__Text to read__:
============

The indexer supports the following methods:

  • add_doc_raw: add a raw JSON string.
  • add_doc_dict: add a Python dictionary with id and contents fields.
  • add_doc_json: add a Jackson JSON node.
  • add_batch_raw: add a batch of raw JSON strings.
  • add_batch_dict: add a batch of Python dictionaries.
  • add_batch_json: add a batch of Jackson JSON nodes.

By default, creating a LuceneIndexer overwrites the target index. To append to an existing index, set append=True:

from pyserini.index.lucene import LuceneIndexer

indexer = LuceneIndexer('indexes/sample_collection_python', append=True)
indexer.add_doc_dict({'id': 'doc3', 'contents': 'this document is appended.'})
indexer.close()

To pass additional indexing options through to Anserini's SimpleIndexer, initialize the indexer with args. For example, the following builds an index over pretokenized input:

from pyserini.index.lucene import LuceneIndexer

indexer = LuceneIndexer(args=['-index', 'indexes/simple_cacm_corpus_pretokenized', '-pretokenized'])

with open('tests/resources/simple_cacm_corpus.json') as f:
    for doc in f:
        indexer.add_doc_raw(doc)

indexer.close()

When searching a pretokenized index, set the query analyzer to JWhiteSpaceAnalyzer so that Pyserini preserves the existing query tokenization. For example, the query in is preserved as a search term instead of being discarded as an English stopword:

from pyserini.analysis import JWhiteSpaceAnalyzer
from pyserini.search.lucene import LuceneSearcher

searcher = LuceneSearcher('indexes/simple_cacm_corpus_pretokenized')
searcher.set_analyzer(JWhiteSpaceAnalyzer())
hits = searcher.search('in')

for i in range(len(hits)):
    print(f'{i+1:2} {hits[i].docid:9} {hits[i].score:.5f}')

You should get something like the following:

 1 CACM-0981 0.40000
 2 CACM-2274 0.36620

Building a Sparse Vector Index

To be added...

============

__Dataset section__:
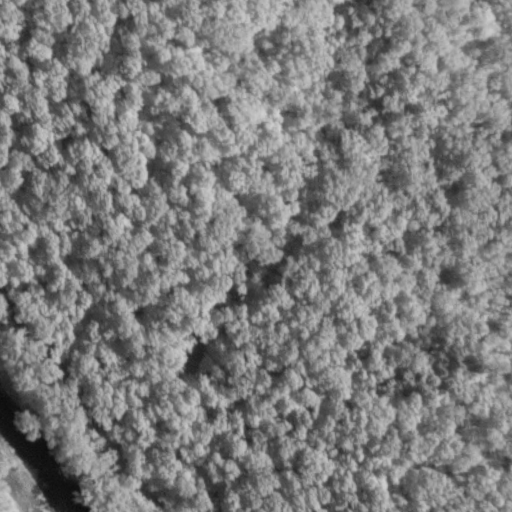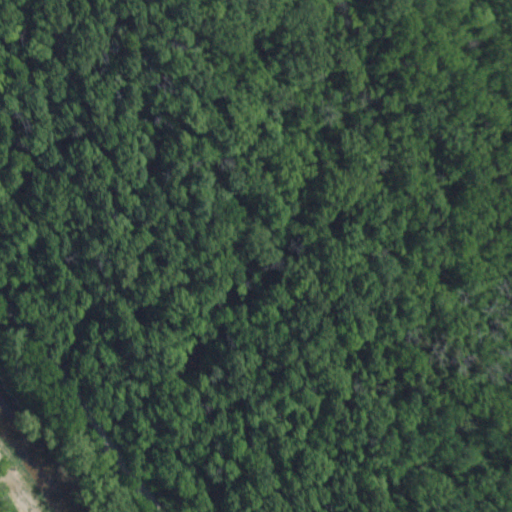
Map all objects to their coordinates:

============

__Exercise set__:
(a) Name every method that the Pyserini indexing text says the indexer supports.
(b) Transcribe the Pyserini indexing text starting at "The indexer supports" and ending at "raw JSON strings.".
(c) Pick up the Pyserini indexing text after its last line and continue writing it.

__Answers below__:
(a) add_doc_raw, add_doc_dict, add_doc_json, add_batch_raw, add_batch_dict, add_batch_json

(b)
The indexer supports the following methods:

  • add_doc_raw: add a raw JSON string.
  • add_doc_dict: add a Python dictionary with id and contents fields.
  • add_doc_json: add a Jackson JSON node.
  • add_batch_raw: add a batch of raw JSON strings.

(c)
Building a Dense Vector Index

To build dense indexes (e.g., Faiss indexes) on your own document collections, follow the instructions below.

To build the dense index, Pyserini allows to either directly build Faiss Flat index via pyserini.encode with output --to-faiss, or first encode collections into vectors via pyserini.encode, then build various types of Faiss index via pyserini.index.faiss based on the encoded collections.

To use the pyserini.encode, the input should be in JSONL format. Each line is a json dictionary containing two fields, i.e .id and contents.

  • id is the document id in string.
  • contents contains all the fields of the documents. By default, Pyserini expects the fields in contents are separated by \n. The field's boundary can be controled using --delimiter argument under input, see the example script below.

For example, the following document has four fields in contents, url, title, text and expand, where the value of each field is "www.url.com, title, this is the contents, and document expansion respectively.

{
  "id": "doc1",
  "contents": "www.url.com\ntitle\nthis is the contents.\ndocument expansion"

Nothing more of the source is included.